(Extracted entries)
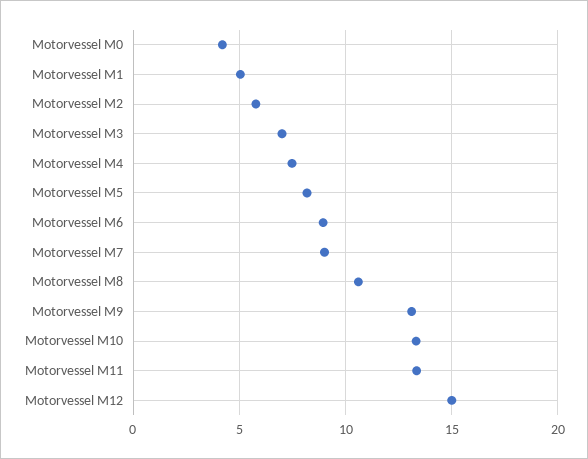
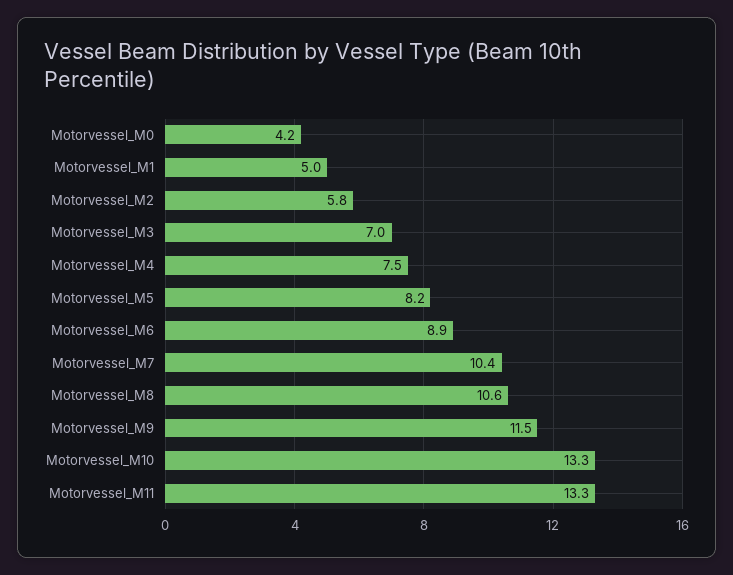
Motorvessel M7: 9 -> 10.4
Motorvessel M9: 13 -> 11.5
Motorvessel M12: 15 -> none

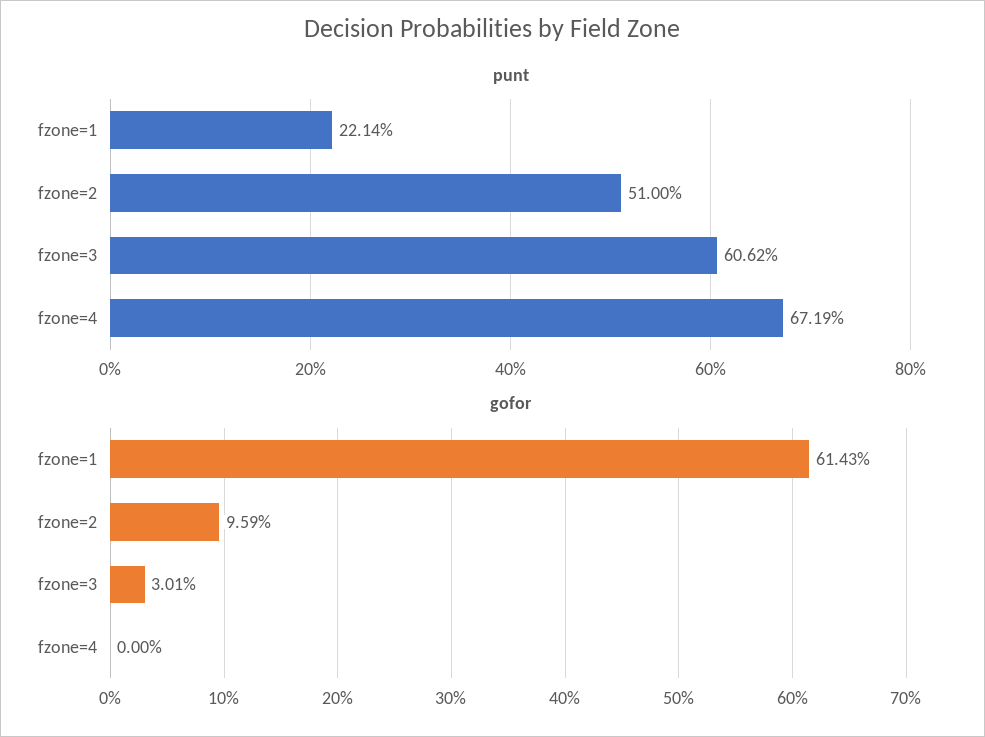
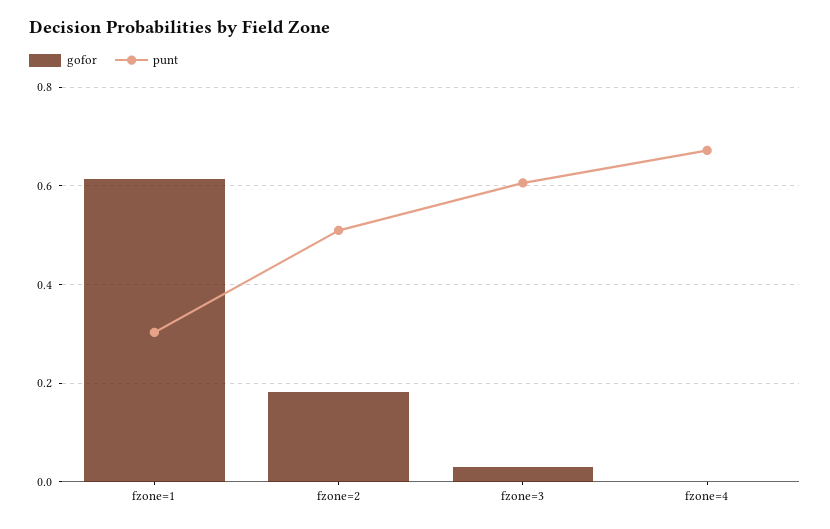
punt, fzone=1: 0.2214 -> 0.3
gofor, fzone=2: 0.0959 -> 0.18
(End Extracted entries)
Work instruction
Exact repetition of all the records is required, with the pictures excluded.

Solution to this task
Motorvessel M7: 9 -> 10.4
Motorvessel M9: 13 -> 11.5
Motorvessel M12: 15 -> none

punt, fzone=1: 0.2214 -> 0.3
gofor, fzone=2: 0.0959 -> 0.18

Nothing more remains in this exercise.